Call for applications – SOMA Summer 2015, México
OMA Summer is a unique eight-week program for international artists, curators, critics and art historians, conducted in English in Mexico City.
SOMA Summer introduces participants to the dynamic art scene of Mexico City through visits to museums, openings, and artists’ studios. Designed to promote intense creative work and open dialogue, the program is built around a series of seminars and workshops led by renowned Mexican and international artists. Participants meet weekly for individual critiques with a variety of artists and curators. Activities are designed to promote intense creative work and artistic dialogue.
SOMA is a space for reconsideration and reflection, where artists have the opportunity to critically analyze their work and to revisit their creative processes. SOMA facilities offer shared studio spaces. Although labs and workshops are not available, we do provide logistical support for producing work within Mexico City. Successful applicants must demonstrate significant experience in their field and will be expected to participate in all program activities.
All program activities are in English.
SOMA Summer 2015
The excessive elasticity of the international monetary and financial system (and its role in the recent financial crisis), coupled with the excessive emission of carbon dioxide (leading, inevitably, to global warming) might provoke an urge to slow down, to contain. Excess, seems to be the malaise of our time.

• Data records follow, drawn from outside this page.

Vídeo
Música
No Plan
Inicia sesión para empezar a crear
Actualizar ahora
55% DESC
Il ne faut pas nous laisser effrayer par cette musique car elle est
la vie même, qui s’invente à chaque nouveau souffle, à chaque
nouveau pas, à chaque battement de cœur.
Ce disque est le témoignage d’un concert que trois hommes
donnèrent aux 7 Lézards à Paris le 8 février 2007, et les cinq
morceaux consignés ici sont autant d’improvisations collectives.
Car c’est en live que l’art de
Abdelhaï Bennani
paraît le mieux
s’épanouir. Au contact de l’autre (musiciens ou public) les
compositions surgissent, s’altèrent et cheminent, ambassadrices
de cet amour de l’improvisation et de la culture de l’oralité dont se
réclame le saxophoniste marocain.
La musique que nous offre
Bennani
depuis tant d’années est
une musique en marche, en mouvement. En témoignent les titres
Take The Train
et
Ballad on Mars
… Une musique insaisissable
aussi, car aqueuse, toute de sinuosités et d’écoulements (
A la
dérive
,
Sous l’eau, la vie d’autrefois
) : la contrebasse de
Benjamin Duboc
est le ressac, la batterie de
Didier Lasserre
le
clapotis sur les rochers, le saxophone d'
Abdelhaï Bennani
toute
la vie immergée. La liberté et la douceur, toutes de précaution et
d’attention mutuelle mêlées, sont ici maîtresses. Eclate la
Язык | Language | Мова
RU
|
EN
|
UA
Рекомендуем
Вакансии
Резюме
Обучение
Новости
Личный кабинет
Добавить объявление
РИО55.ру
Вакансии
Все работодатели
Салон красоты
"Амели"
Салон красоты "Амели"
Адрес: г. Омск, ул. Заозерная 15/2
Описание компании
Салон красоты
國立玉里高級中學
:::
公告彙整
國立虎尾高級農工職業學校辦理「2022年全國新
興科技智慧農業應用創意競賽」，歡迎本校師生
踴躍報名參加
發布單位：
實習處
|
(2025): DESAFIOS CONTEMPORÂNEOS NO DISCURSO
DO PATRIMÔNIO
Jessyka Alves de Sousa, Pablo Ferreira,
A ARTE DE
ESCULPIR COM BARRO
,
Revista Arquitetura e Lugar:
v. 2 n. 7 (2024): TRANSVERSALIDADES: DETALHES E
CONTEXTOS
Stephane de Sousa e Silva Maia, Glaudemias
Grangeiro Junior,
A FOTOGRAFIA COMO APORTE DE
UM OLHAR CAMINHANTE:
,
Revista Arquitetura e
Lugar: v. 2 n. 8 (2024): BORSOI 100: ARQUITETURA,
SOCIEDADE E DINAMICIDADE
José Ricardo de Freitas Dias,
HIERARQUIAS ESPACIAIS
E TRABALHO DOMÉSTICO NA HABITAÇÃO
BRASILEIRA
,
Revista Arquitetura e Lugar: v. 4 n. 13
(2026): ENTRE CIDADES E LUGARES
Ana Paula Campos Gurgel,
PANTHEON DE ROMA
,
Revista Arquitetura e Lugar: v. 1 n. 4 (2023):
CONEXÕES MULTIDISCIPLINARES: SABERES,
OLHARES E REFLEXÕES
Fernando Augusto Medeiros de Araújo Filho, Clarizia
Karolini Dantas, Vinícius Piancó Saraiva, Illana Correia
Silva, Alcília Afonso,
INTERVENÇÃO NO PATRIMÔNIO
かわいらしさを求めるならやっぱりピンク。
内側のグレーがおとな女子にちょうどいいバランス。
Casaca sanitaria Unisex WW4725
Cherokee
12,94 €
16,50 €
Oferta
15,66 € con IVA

During SOMA Summer 2015, we will focus on the idea of excess and its relationship with contemporary art. We will depart from the proposal of the French writer Georges Bataille, who considers excess in the form of waste or « expenditure » not as a malaise, but as an outlet of energy that needs to be spent. It is here that he locates art. Along these lines, we will analyze the libidinal forces that connect the economic and aesthetic spheres. We will also revise the overwhelming Baroque style (specifically the Mexican Baroque), which developed in the 17th century as a manifestation of the power of the Church and the State, as well as its influence in today’s art production and consumption. Our notion of excess will, itself, expand as we explore the concept during seminars, lectures, and workshops with participating artists, curators, and academics in the field.